Nearly every state has a citizen’s arrest law allowing civilians to detain someone if they have witnessed a crime being committed. Some of these laws allow only felony suspects to be held until law enforcement arrives, while others also allow those suspected of “breach of peace” misdemeanors to be held.
Does this mean you can use any force necessary to restrain the Peeping Tom outside your daughter’s window or the neighborhood vandal who is spray painting your mailbox? Not exactly; it’s more complicated than that.
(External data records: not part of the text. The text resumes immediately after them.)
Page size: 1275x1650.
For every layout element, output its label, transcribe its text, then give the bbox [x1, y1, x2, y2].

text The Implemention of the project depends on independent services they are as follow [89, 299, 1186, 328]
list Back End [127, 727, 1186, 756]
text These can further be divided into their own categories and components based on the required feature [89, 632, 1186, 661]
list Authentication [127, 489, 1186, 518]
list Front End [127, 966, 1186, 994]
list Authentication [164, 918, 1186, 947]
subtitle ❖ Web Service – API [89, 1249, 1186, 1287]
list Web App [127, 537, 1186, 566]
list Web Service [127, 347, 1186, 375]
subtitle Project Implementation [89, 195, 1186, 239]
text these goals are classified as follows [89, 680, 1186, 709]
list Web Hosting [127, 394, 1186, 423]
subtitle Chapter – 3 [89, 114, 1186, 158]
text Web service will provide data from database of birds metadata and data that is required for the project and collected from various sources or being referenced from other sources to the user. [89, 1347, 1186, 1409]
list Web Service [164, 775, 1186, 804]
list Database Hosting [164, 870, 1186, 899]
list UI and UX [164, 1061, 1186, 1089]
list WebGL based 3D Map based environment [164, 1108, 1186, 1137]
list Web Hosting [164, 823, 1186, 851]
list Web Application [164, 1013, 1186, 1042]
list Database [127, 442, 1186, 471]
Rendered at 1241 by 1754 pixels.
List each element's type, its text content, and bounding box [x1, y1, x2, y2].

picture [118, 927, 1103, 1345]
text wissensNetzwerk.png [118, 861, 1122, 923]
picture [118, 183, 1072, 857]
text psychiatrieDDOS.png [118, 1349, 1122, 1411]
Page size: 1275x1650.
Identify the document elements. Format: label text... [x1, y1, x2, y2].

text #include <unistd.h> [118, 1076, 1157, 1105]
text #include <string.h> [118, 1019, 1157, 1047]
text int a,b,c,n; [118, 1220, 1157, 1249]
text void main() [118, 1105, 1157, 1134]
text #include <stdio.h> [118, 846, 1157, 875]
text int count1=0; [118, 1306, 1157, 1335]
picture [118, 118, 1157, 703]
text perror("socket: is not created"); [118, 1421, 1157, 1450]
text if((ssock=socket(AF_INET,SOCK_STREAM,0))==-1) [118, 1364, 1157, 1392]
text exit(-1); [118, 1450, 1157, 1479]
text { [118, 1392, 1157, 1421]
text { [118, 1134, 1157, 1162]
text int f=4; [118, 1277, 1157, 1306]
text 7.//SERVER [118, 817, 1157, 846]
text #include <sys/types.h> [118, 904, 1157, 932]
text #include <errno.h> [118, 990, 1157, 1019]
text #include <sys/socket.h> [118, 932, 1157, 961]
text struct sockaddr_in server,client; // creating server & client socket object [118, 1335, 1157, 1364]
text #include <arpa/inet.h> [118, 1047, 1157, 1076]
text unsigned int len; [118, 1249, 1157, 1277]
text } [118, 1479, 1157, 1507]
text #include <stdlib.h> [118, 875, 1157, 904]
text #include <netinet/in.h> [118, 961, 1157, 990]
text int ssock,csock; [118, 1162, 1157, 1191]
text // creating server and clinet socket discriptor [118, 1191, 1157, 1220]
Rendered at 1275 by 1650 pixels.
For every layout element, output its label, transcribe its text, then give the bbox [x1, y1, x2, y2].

People are reevaluating citizen’s arrest laws these days because of the Feb. 23 shooting death of jogger Ahmaud Arbery in Glynn County, Georgia. A local prosecutor blocked the arrest of Gregory and Travis McMichael, the white father-and-son duo who were seen on video pursuing Arbery through their neighborhood and whose gun caused the young black man’s death. The prosecutor cited Georgia’s citizen’s arrest law when he seemed to declare the men were legally in “hot pursuit” and had “solid firsthand probable cause” that Arbery was a “burglary suspect.”
There is absolutely no evidence Arbery, 25, was a burglar, although he was seen briefly wandering through a home under construction. Arbery was not armed as he jogged through the McMichael’s neighborhood. He had no alcohol or drugs in his system when he was fatally shot twice in the chest.